_THE PROBLEM:_ Give back, word for word, only the lines from the opening of the records through the one with "Further information Not". Pictures stay out.

_SOURCE MATERIAL:_
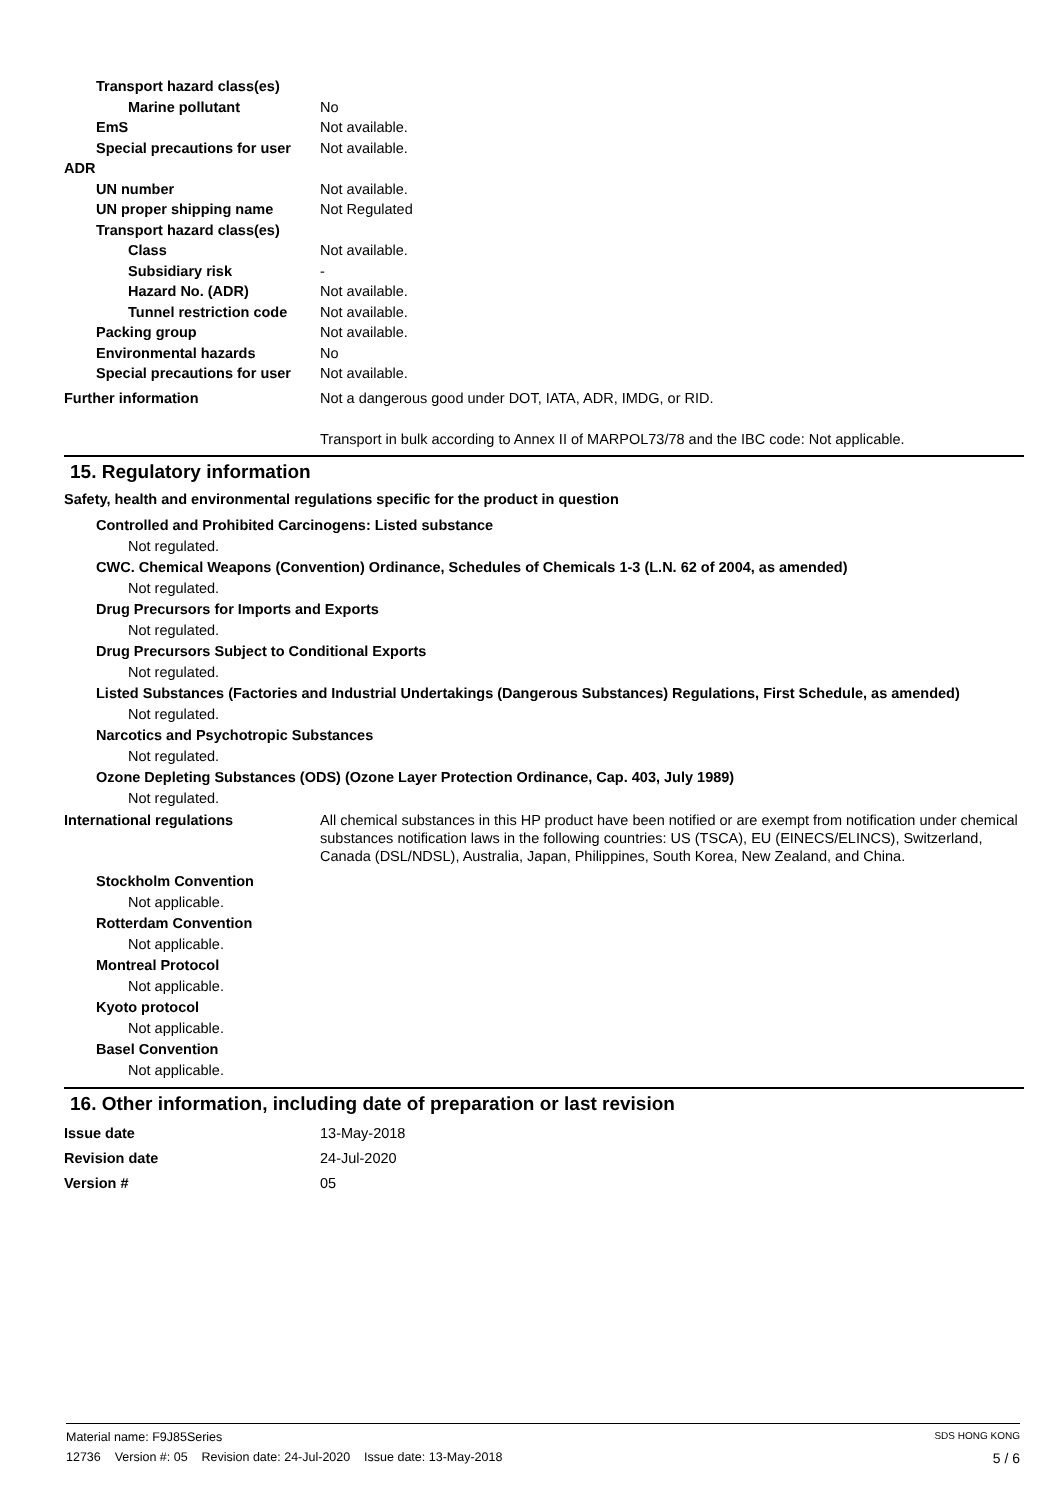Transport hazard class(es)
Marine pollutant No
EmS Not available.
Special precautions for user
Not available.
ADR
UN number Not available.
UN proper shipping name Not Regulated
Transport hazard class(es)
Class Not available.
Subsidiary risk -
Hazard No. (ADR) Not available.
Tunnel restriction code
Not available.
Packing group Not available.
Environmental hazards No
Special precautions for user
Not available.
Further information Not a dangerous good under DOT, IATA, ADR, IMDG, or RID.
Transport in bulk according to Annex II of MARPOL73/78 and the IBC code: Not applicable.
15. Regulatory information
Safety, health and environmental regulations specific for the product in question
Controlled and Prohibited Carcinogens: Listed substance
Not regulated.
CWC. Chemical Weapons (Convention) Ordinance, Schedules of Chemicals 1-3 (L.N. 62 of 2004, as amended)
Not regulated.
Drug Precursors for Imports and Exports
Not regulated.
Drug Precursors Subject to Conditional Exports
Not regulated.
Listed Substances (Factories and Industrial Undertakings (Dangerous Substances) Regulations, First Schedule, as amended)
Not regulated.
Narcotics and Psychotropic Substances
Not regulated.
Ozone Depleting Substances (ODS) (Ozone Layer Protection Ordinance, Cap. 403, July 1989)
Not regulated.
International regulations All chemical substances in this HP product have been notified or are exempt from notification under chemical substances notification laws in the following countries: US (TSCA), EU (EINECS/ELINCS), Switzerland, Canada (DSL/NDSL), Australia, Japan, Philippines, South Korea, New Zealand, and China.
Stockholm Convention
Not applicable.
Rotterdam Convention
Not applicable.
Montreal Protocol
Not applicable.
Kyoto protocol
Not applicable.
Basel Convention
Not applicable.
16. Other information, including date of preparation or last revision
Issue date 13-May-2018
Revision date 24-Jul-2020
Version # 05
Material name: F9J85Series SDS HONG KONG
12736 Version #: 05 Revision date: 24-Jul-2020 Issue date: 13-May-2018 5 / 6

_EXPECTED ANSWER:_
Transport hazard class(es)
Marine pollutant No
EmS Not available.
Special precautions for user
Not available.
ADR
UN number Not available.
UN proper shipping name Not Regulated
Transport hazard class(es)
Class Not available.
Subsidiary risk -
Hazard No. (ADR) Not available.
Tunnel restriction code
Not available.
Packing group Not available.
Environmental hazards No
Special precautions for user
Not available.
Further information Not a dangerous good under DOT, IATA, ADR, IMDG, or RID.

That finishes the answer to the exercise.